Durante as fases de sono profundo, o cérebro faz “limpeza”: resíduos proteicos potencialmente tóxicos, que se acumulam durante o dia, são eliminados com mais intensidade. Se este processo de limpeza ficar perturbado por muito tempo, acumulam-se precisamente substâncias associadas a doenças neurodegenerativas.

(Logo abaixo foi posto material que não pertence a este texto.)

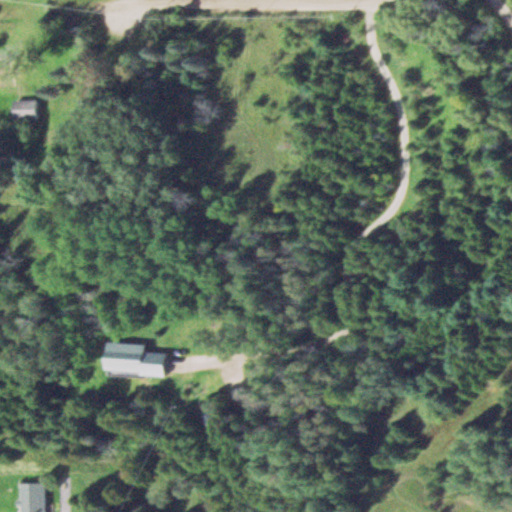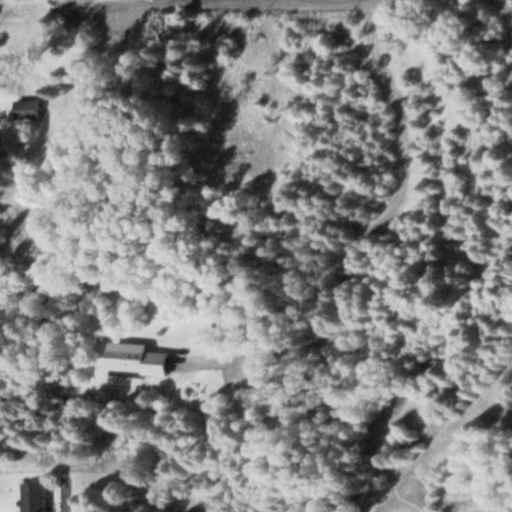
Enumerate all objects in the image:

Além disso, o sono consolida memórias. Experiências, aprendizagens e novas ligações são organizadas e fixadas. Quem dorme pouco de forma repetida nota isso em falta de concentração, pior humor e mais dificuldade em recuperar informação.

Como encaixar os três pilares na mesma rotina

Três hábitos - pensar, comer, mexer-se e dormir - parecem muita coisa. Na prática, dá para os juntar de forma inteligente e transformá-los em rotinas que quase não roubam tempo extra.

  • Planear peixe ao jantar uma vez por semana e incluir diariamente uma mão-cheia de frutos secos.
  • Depois da refeição, fazer uma caminhada de 15 minutos enquanto ouve vocabulário novo numa app.
  • Desligar ecrãs pelo menos 30 minutos antes de dormir e trocar por um livro ou revista de enigmas.
  • Manter uma hora de deitar regular; ao fim de semana, evitar grandes “desvios”.

Seguindo este caminho, não só se cria uma proteção contra doenças do tipo Alzheimer, como também se sentem resultados no dia a dia: melhor humor, mais clareza mental, aprendizagem mais fácil. Especialmente na meia-idade, isto pode influenciar se se chega à velhice com uma reserva cognitiva alta - ou não.

O que significam, na prática, termos como neuroplasticidade

Neuroplasticidade é a capacidade do cérebro de ajustar a sua estrutura. As ligações entre neurónios fortalecem-se ou enfraquecem consoante o uso; surgem novas, e outras, pouco usadas, desaparecem. Este mecanismo funciona até idades avançadas, apenas de forma mais lenta.

A “camada de mielina”, de que os especialistas falam, é uma espécie de isolamento em volta das fibras nervosas. Quanto mais densa, mais rápidas e estáveis são as transmissões dos sinais. Aprender, repetir e praticar atividades mentais específicas estimula essa camada a remodelar-se - como um cabo mais bem isolado.

Com isto em mente, o quotidiano ganha outra leitura: cada caminhada, cada capítulo de um livro, cada hora de sono é um pequeno ajuste na arquitetura do cérebro. Não é algo espetacular de um dia para o outro, mas torna-se claramente mensurável ao longo dos anos.